Doctors now have an important new medication to treat chronic Hepatitis B by suppressing viral replication and the risk of developing liver disease. A distinguished group of medical experts who have met in Bali, Indonesia, to fortify the fight against Hepatitis B, one of Asia Pacifics most threatening chronic diseases, have announced the new treatment.
This is good news for the 350 million people worldwide who have developed chronic Hepatitis B infection and even more encouraging news for the Asia Pacific region because around 300 million of those infected with the virus live there.
This latest treatment option is entecavir, which is considered the most potent oral antiviral drug for Hepatitis to date. Based on data from three studies presented at the Bali meeting, entecavir was found to be superior or comparable to lamivudine, another Hepatitis B drug, in a wide variety of patients chronically infected with Hepatitis B virus.
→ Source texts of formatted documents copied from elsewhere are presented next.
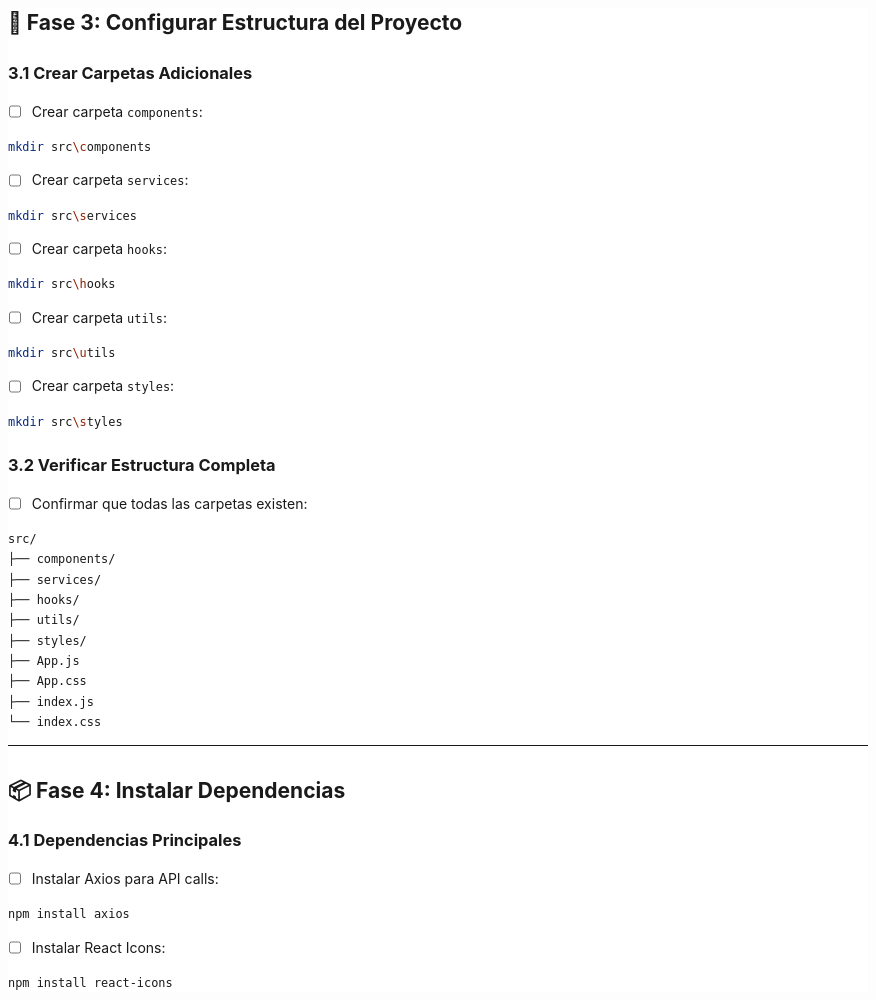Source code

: 
## 📁 Fase 3: Configurar Estructura del Proyecto

### 3.1 Crear Carpetas Adicionales
- [ ] Crear carpeta `components`:
```bash
mkdir src\components
```
- [ ] Crear carpeta `services`:
```bash
mkdir src\services
```
- [ ] Crear carpeta `hooks`:
```bash
mkdir src\hooks
```
- [ ] Crear carpeta `utils`:
```bash
mkdir src\utils
```
- [ ] Crear carpeta `styles`:
```bash
mkdir src\styles
```

### 3.2 Verificar Estructura Completa
- [ ] Confirmar que todas las carpetas existen:
```
src/
├── components/
├── services/
├── hooks/
├── utils/
├── styles/
├── App.js
├── App.css
├── index.js
└── index.css
```

---

## 📦 Fase 4: Instalar Dependencias

### 4.1 Dependencias Principales
- [ ] Instalar Axios para API calls:
```bash
npm install axios
```
- [ ] Instalar React Icons:
```bash
npm install react-icons
```
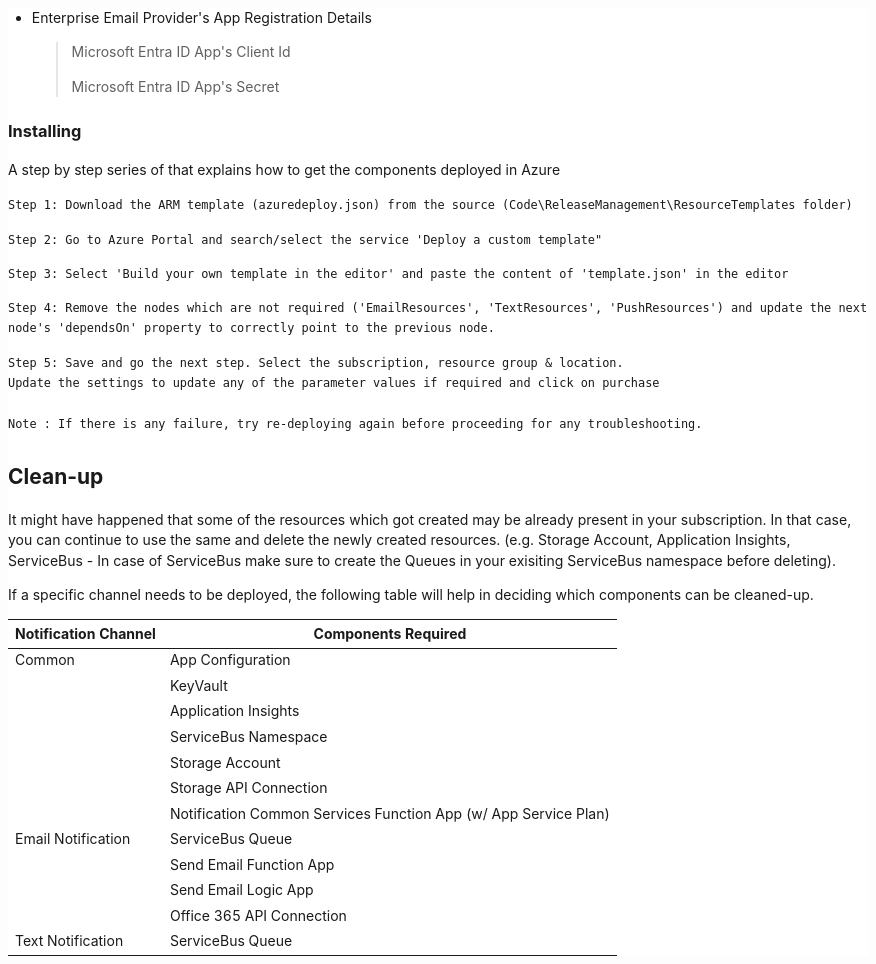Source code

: - Enterprise Email Provider's App Registration Details
  > Microsoft Entra ID App's Client Id
  > 
  > Microsoft Entra ID App's Secret


### Installing

A step by step series of that explains how to get the components deployed in Azure

```
Step 1: Download the ARM template (azuredeploy.json) from the source (Code\ReleaseManagement\ResourceTemplates folder)
```

```
Step 2: Go to Azure Portal and search/select the service 'Deploy a custom template"
```

```
Step 3: Select 'Build your own template in the editor' and paste the content of 'template.json' in the editor
```

```
Step 4: Remove the nodes which are not required ('EmailResources', 'TextResources', 'PushResources') and update the next node's 'dependsOn' property to correctly point to the previous node.
```

```
Step 5: Save and go the next step. Select the subscription, resource group & location.
Update the settings to update any of the parameter values if required and click on purchase 

Note : If there is any failure, try re-deploying again before proceeding for any troubleshooting.
```

## Clean-up
It might have happened that some of the resources which got created may be already present in your subscription. 
In that case, you can continue to use the same and delete the newly created resources. (e.g. Storage Account, Application Insights, ServiceBus - In case of ServiceBus make sure to create the Queues in your exisiting ServiceBus namespace before deleting).

If a specific channel needs to be deployed, the following table will help in deciding which components can be cleaned-up.

| Notification Channel | Components Required |
|--------|------|
| Common | App Configuration |
|  | KeyVault |
|  | Application Insights |
|  | ServiceBus Namespace |
|  | Storage Account |
|  | Storage API Connection |
|  | Notification Common Services Function App (w/ App Service Plan) |
| Email Notification | ServiceBus Queue|
|  | Send Email Function App |
|  | Send Email Logic App |
|  | Office 365 API Connection |
| Text Notification | ServiceBus Queue|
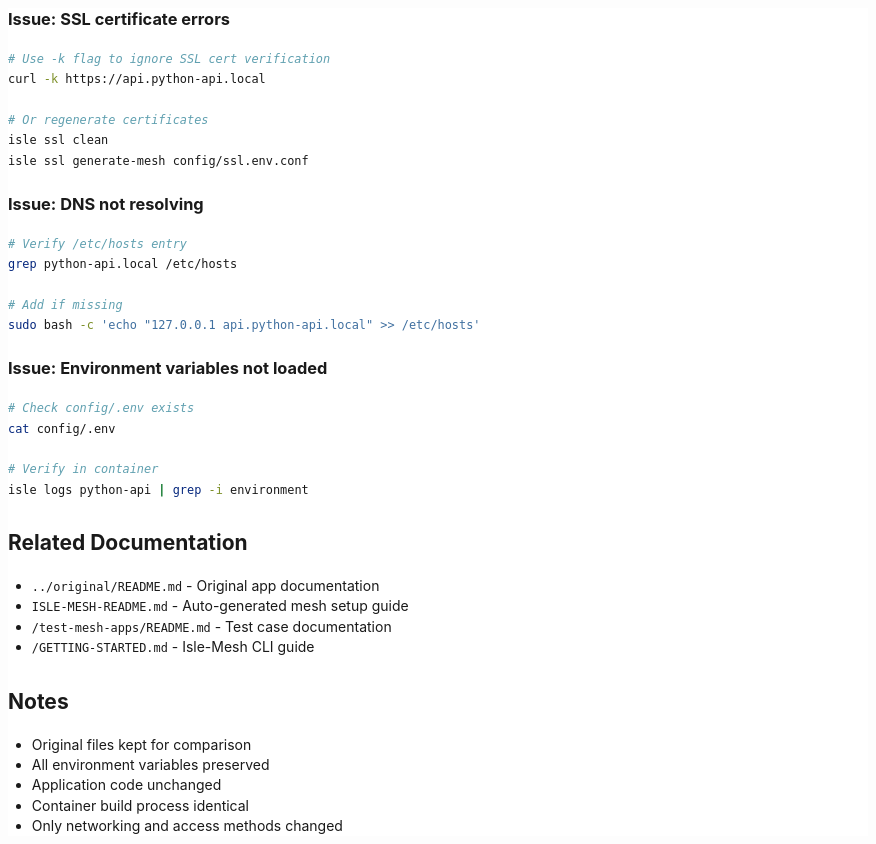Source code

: ### Issue: SSL certificate errors
```bash
# Use -k flag to ignore SSL cert verification
curl -k https://api.python-api.local

# Or regenerate certificates
isle ssl clean
isle ssl generate-mesh config/ssl.env.conf
```

### Issue: DNS not resolving
```bash
# Verify /etc/hosts entry
grep python-api.local /etc/hosts

# Add if missing
sudo bash -c 'echo "127.0.0.1 api.python-api.local" >> /etc/hosts'
```

### Issue: Environment variables not loaded
```bash
# Check config/.env exists
cat config/.env

# Verify in container
isle logs python-api | grep -i environment
```

## Related Documentation

- `../original/README.md` - Original app documentation
- `ISLE-MESH-README.md` - Auto-generated mesh setup guide
- `/test-mesh-apps/README.md` - Test case documentation
- `/GETTING-STARTED.md` - Isle-Mesh CLI guide

## Notes

- Original files kept for comparison
- All environment variables preserved
- Application code unchanged
- Container build process identical
- Only networking and access methods changed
The study comprised patients with compensated liver disease who were starting antiviral treatment for the first time (nucleoside-naive); had received prior antiviral treatment (other than entecavir); and those who were refractory to lamivudine. After one year of treatment, another study found that there was no evidence of resistance to entecavir in the nucleoside-naive Hepatitis B patient group.
Phase 3 studies analyzed the efficacy of entecavir in treating a variety of patients with chronic Hepatitis B infection. Among them were both Hepatitis B e-antigen (HBeAg) positive and HbeAg negative nucleoside-naive patients and lamivudine-refractory patients.
Launched in the USA earlier this year by Bristol-Myers Squibb under the name Baraclude, entecavirs launch in the Asia Pacific region seems imminent. It only remains to be seen how soon the drug is introduced in the regions markets.